Within the entries below, the lines from the one with "left elbow: (793, 135)" through the one with "right eye: (85, 593)" are to be set down exactly, both ends kept.

*** Opening of Source material ***

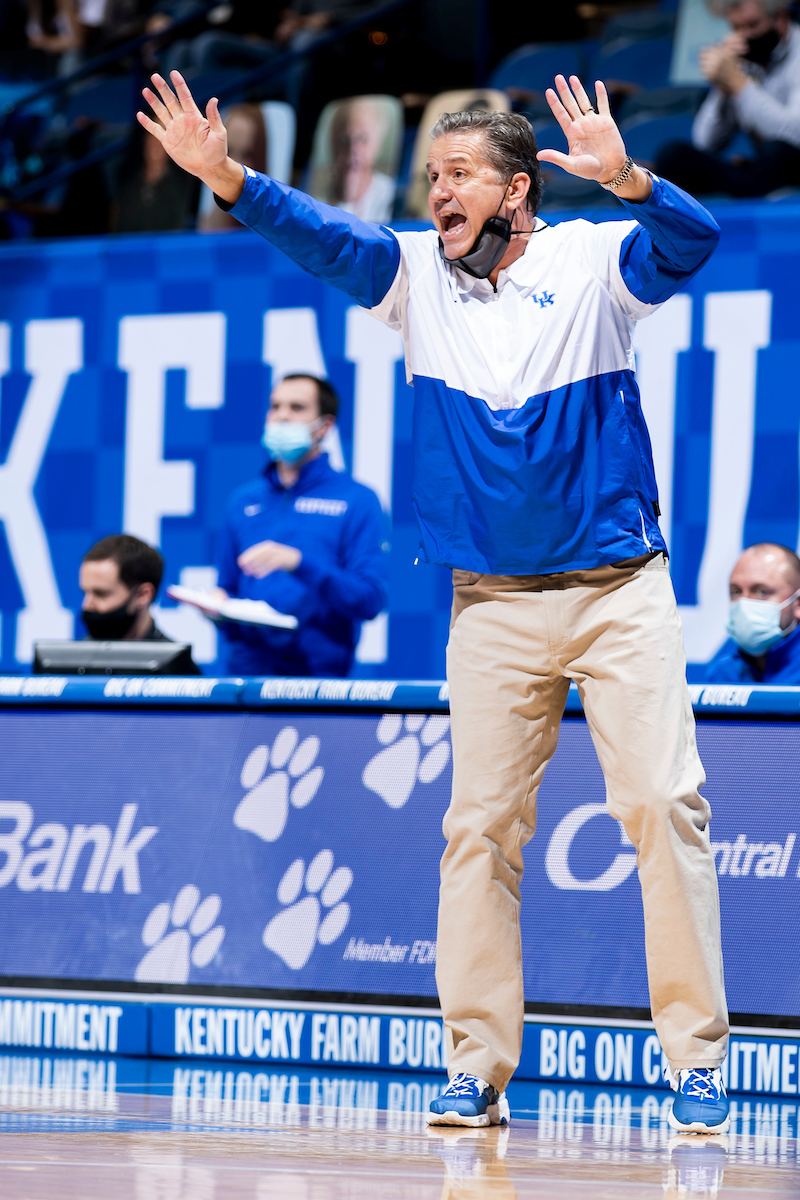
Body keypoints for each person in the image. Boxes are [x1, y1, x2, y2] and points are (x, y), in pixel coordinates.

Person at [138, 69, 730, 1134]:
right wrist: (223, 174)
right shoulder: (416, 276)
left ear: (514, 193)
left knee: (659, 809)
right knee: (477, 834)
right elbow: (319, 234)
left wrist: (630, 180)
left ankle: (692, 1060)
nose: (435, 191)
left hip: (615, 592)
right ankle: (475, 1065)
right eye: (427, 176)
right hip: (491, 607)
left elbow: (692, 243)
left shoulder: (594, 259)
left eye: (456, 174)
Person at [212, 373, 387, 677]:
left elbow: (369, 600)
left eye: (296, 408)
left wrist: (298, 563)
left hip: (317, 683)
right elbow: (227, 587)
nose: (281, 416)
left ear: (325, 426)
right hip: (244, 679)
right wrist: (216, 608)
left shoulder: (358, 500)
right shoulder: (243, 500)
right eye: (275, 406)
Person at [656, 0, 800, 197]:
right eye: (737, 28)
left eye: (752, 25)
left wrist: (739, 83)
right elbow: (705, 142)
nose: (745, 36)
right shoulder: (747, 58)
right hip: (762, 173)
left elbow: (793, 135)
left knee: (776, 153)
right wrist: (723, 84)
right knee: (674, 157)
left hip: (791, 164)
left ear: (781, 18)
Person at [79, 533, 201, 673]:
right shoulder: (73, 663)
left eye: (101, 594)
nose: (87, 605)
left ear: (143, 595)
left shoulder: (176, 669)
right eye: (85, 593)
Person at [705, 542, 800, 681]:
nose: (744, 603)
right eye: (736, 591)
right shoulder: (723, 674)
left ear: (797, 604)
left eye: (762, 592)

*** Close of Source material ***
*** Opening of Source material ***

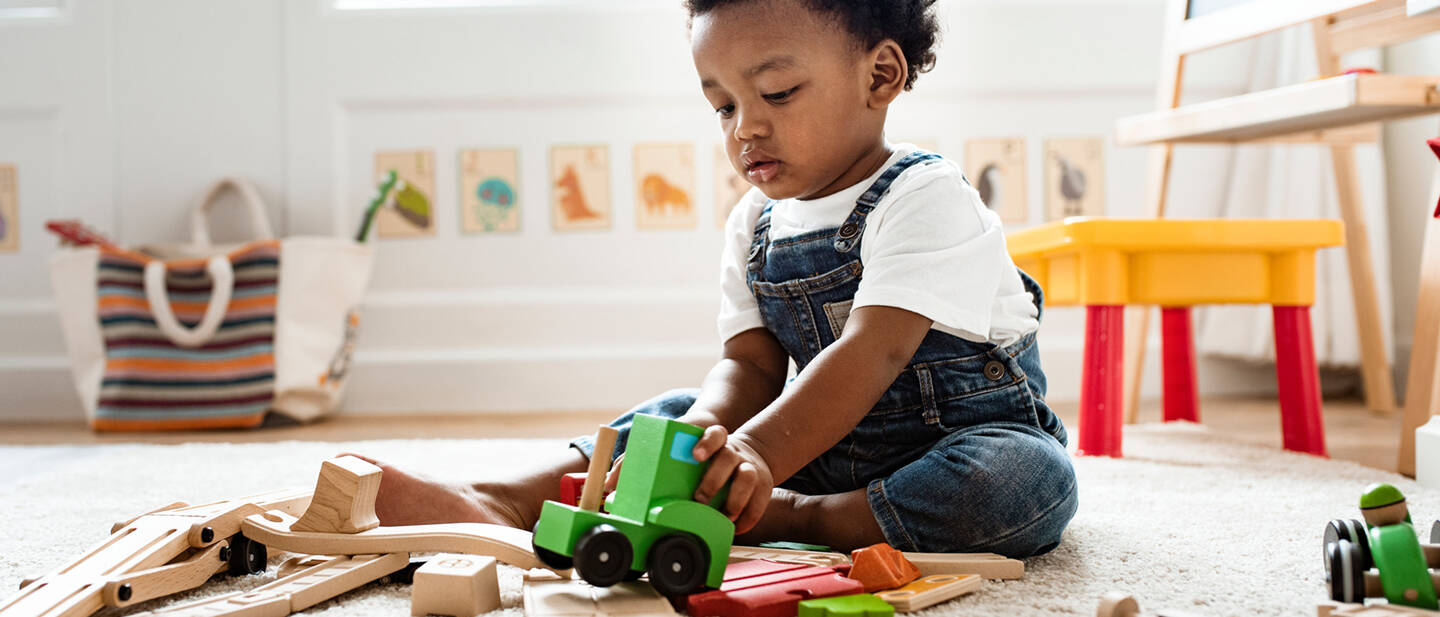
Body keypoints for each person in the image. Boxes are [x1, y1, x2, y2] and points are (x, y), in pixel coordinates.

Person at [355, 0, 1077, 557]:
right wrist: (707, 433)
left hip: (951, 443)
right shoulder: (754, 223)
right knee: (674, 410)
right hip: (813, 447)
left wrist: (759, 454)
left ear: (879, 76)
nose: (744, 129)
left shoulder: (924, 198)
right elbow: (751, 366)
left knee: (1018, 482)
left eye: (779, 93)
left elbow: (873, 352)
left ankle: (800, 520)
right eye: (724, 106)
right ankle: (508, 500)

*** Close of Source material ***

Response:
left elbow: (793, 135)
left knee: (776, 153)
right wrist: (723, 84)
right knee: (674, 157)
left hip: (791, 164)
left ear: (781, 18)
Person at [79, 533, 201, 673]:
right shoulder: (73, 663)
left eye: (101, 594)
nose: (87, 605)
left ear: (143, 595)
left shoulder: (176, 669)
right eye: (85, 593)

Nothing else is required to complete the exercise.